In the Gull’s Horn Book, 1609, there is humorous and minute advice to the gallants who, seated on three-legged stools, at a charge of sixpence each, crowded the stage, much to the annoyance of the actors and the audience in the other parts of the house: ‘Present yourself not on the stage, especially at a new play, until the quaking prologue has by rubbing got colour into his cheeks, and is ready to give the trumpets their cue that he is upon the point to enter; for then it is time, as though you were one of the properties, or that you dropped out of the hangings, to creep from behind the arras, with your tripos or threefooted stool in one hand and a Teston [sixpence] mounted between a forefinger and a thumb in the other; for if you should bestow your person upon the vulgar, when the house is but half full, your apparel is quite eaten up, the fashion lost, and the proportion of your body in more danger to be devoured than if it were served up in the counter amongst the poultry.”

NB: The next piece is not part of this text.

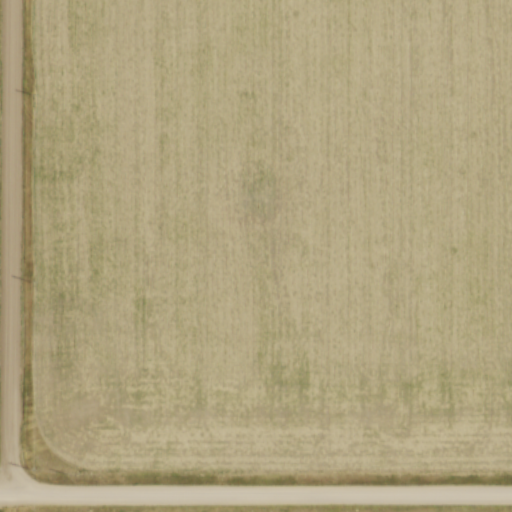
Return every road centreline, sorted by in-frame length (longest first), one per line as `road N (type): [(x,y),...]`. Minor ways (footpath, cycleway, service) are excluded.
road 1 (tertiary): [(511,492),(10,495)]
road 2 (tertiary): [(10,495),(13,0)]
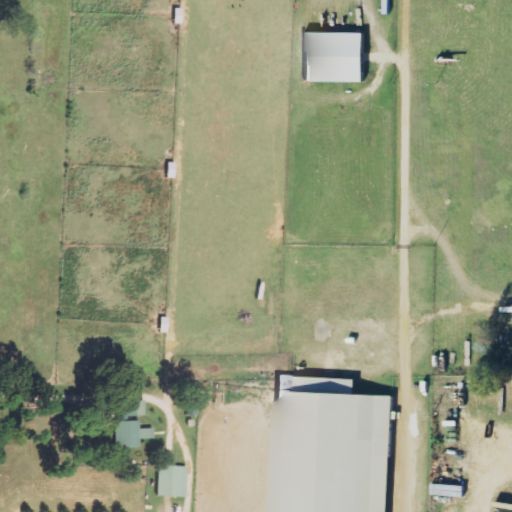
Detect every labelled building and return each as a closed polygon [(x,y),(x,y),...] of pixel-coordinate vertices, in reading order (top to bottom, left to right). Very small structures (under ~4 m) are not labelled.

He has got into our tiring-house amongst us,

And ta’en a strict survey of all our properties,

says Byeplay, referring to Peregrine in Brome’s comedy of ‘The Antipodes,’ 1640, and a description follows of various theatrical properties, ‘our jigambobs and trinkets,’ and other scenic accessories:

Our statues and our images of gods,

Our planets and our constellations,

Our giants, monsters, furies, beasts, and bugbears,

Our helmets, shields and vizors, hairs and beards,

Our pasteboard marchpanes and our wooden pies…

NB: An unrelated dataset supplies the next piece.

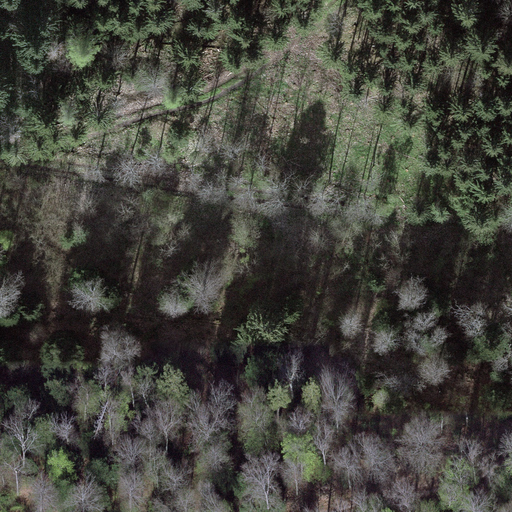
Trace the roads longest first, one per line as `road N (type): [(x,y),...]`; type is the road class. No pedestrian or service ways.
road 1 (track): [(0,144),(511,226)]
road 2 (track): [(332,511),(511,455)]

Peregrine is a sort of Quixote, and acts accordingly:

Whether he thought ’twas some enchanted castle,

Or temple hung and piled with monuments

Of uncouth and of various aspects,

I dive not to his thoughts; wonder he did

Awhile, it seemed, but yet undaunted stood;

When, on a sudden, with thrice knightly force,

And thrice, thrice puissant arm, he snatcheth down

The sword and shield that I played Bevis with,

Rusheth amongst the foresaid properties,

Kills monster after monster, takes the puppets

Prisoners, knocks down the Cyclops, tumbles all

Our jigambobs and trinkets to the wall.

Spying at last the crown and royal robes

I’ th’ upper wardrobe, next to which by chance

The devil’s vizors hung, and their flame-painted

Skin-coats, these he removed with greater fury,

And (having cut the infernal ugly faces

All into mammocks) with a reverend hand

He takes the imperial diadem, and crowns

Himself King of the Antipodes, and believes

He has justly gained the kingdom by his conquest.

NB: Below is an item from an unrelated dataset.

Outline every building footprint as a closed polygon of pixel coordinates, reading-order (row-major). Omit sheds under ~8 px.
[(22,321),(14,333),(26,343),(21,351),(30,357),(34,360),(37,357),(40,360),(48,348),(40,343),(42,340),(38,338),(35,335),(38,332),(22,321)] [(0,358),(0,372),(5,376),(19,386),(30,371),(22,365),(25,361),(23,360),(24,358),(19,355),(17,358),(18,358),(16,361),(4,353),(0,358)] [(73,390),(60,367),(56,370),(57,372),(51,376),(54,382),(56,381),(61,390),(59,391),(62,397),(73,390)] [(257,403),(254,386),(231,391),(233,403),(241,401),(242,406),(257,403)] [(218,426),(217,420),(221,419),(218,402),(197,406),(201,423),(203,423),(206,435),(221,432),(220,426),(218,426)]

(Dutton Cook. “Stage Properties.” Belgravia, vol. 35. 1878: pp. 282-284.)

Interview with Eric Hart

Happy Thanksgiving-Eve, everyone! And for my international readers, Happy Regular Wednesday. With getting ready for the holiday and travel and all, I haven’t had much time to write. Luckily, my interview on About.com is now up. I talked a lot, so you have plenty to read. It is split into three parts:

The Prop’s the Thing

Eric Hart Interview Part 2 (Tools and Tricks)

Eric Hart Interview Part 3 (Prop Inspirations)

A Drinking Problem

The following two stories remind us not only why it is important to keep all chemicals properly labelled in your shop, but also to have your props crew meticulously check their presets before the show.

From The New York Times, July 6, 1902:

The reminiscences of J. H. Stoddart recall an experience which came near being his undoing. It was during the run of “A Celebrated Case,” in 1878, in which Mr. Stoddart played the role of the Sergeant.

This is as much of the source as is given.